''Triskaidekaphobie'' (la peur du chiffre 13) est le premier album du groupe Present, nom de groupe peu inspiré en comparaison des autres Henry Cow, Etron Fou Leloublan ou Aksak Maboul. Roger Trigaux, déçu par l'orientation acoustique prise par Univers Zéro, quitte le navire pour devenir l'unique capitaine de ce nouveau projet.

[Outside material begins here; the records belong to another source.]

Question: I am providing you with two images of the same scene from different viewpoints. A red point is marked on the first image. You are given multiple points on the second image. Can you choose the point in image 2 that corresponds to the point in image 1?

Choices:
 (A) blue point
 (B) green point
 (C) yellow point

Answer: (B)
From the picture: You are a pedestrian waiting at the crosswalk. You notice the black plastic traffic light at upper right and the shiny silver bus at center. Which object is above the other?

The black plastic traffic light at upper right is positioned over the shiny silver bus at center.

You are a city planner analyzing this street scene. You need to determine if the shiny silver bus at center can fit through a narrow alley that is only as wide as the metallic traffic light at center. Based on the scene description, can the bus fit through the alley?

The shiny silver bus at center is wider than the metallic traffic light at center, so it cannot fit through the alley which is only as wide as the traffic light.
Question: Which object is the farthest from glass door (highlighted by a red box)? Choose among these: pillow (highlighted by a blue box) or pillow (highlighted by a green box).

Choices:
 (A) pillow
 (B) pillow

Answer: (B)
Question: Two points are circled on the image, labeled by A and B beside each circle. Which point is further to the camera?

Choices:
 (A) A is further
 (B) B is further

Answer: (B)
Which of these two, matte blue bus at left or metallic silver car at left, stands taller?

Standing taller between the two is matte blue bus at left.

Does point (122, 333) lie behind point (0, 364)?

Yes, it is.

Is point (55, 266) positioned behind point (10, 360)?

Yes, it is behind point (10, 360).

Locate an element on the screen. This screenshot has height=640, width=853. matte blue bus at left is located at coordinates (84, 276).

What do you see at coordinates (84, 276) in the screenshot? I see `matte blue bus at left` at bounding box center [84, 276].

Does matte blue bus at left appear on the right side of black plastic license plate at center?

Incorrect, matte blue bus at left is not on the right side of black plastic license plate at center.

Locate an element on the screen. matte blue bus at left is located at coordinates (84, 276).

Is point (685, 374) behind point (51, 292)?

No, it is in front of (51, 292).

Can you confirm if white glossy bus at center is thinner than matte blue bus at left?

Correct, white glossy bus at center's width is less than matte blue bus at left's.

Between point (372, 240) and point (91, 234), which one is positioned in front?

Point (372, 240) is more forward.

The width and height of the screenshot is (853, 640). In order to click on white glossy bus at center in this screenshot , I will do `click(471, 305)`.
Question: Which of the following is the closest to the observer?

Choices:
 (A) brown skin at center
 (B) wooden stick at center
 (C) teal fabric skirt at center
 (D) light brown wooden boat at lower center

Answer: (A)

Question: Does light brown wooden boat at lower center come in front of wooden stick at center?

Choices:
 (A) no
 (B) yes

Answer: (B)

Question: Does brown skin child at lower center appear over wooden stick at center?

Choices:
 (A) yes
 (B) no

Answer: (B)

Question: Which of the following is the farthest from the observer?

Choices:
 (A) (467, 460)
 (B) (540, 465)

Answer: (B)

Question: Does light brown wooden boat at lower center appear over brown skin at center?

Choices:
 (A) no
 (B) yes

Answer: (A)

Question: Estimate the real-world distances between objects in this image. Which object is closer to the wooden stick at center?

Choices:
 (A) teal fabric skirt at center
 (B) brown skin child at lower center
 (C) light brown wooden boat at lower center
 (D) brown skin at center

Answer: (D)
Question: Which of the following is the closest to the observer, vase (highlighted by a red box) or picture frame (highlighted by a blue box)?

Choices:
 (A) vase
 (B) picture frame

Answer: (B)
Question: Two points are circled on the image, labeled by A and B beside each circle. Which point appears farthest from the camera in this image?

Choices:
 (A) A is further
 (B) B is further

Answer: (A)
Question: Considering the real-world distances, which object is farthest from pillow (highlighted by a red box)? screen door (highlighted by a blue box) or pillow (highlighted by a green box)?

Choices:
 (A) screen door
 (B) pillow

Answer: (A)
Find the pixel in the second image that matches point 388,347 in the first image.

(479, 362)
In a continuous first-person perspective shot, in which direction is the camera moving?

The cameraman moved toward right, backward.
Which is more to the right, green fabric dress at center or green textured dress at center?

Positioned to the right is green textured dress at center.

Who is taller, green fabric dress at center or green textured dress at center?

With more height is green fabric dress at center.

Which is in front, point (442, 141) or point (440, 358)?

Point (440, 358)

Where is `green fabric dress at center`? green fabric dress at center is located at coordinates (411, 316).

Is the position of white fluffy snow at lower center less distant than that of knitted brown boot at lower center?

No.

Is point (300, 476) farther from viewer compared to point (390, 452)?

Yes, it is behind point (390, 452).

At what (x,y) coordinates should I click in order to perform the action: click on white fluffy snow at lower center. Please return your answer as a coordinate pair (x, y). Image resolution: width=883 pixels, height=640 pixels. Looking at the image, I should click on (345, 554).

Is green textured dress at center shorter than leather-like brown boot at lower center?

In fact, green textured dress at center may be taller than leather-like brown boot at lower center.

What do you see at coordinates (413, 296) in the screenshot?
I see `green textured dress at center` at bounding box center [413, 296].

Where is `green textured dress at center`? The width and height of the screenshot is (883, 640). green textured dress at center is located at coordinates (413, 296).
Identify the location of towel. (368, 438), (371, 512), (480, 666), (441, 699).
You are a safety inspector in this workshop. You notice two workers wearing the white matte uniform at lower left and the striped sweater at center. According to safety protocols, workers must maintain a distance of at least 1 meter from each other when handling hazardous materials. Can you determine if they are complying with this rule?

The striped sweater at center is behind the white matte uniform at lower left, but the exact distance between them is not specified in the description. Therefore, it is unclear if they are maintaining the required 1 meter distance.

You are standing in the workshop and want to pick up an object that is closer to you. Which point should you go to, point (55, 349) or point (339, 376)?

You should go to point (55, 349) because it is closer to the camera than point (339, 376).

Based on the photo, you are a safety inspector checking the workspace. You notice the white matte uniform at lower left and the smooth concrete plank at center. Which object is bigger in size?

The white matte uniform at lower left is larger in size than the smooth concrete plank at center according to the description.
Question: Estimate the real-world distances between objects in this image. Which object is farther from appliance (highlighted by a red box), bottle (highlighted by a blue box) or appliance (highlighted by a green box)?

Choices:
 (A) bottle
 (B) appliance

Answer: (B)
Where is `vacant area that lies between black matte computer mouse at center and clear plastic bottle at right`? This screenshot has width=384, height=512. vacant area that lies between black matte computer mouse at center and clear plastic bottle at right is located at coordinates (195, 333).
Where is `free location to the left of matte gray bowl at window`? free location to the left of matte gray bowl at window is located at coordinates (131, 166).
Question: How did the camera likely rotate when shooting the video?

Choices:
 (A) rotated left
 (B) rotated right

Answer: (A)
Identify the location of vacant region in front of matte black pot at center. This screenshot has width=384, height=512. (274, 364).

Comme il n'en est pas à un premier paradoxe près, il invite à son bord deux de ses anciens camarades, le leader et percussionniste Daniel Denis (qui a aussi joué avec Art Zoyd) et le bassiste Christian Genet (qui a aussi joué avec Aksak Maboul et Les Tueurs de la lune de miel), et un quatrième larron, le claviériste Alain Rochette, qui fera également une apparition sur les deux albums suivants.
''Triskaidekaphobie'' est composé de trois morceaux, dont les deux premiers culminent respectivement à plus de 19 et 15 minutes. 'Promenade au fond d'un canal' invite l'auditeur à faire un voyage abyssal, tout d'abord guidé par les nappes veloutées de piano, malgré l'énervement des percussions. Nous pensons être enfermés dans un espace sonore minimaliste avec une forte tendance hypnotisante lorsque le gant se retourne : le quatuor prend l'auditeur au piège en déclinant une atmosphère plutôt malsaine qui illustre la caractère poisseux du titre. Le rock in Opposition trouve là son parangon avec une basse qui mime des bruits de pas se rapprochant. une guitare quasi oldfieldienne qui polarise une course poursuite jusqu'à l´irruption d´un break encore plus noir avec la section rythmique qui se place du côté de ''Musica ricercata'' de György Ligeti. Cette promenade sera sans retour et son achèvement n'aura qu'une alternative : la folie ou la mort, symbolisées par un solo à la guitare électronique atomique et cathartique de Roger Trigaux, tandis que les trois autres compères reprennent le thème initial.
La piste suivante 'Quatre-vingt douze' débute de la même façon tout en diluant ses ambiances, conjuguant passages contemplatifs à d'autres plus énergiques, grâce à ses deux pianos effilés délivrant des notes froides, sa basse Zeuhl associée à une batterie souvent proche de l'éruption. Son crescendo final est la conclusion logique de toute la violence retenue pendant tout le morceau. Le dernier titre, le bien nommé 'Répulsion' synthétise de façon encore plus minimaliste les ambiances déclinées sur les premiers morceaux.
Premier coup d'essai et réussite incontournable pour Present qui diffère de son modèle fusionnel Univers Zero en adoptant les bienfaits de la fée électrique et qui se pose déjà comme un grand représentant belge du Rock in Opposition.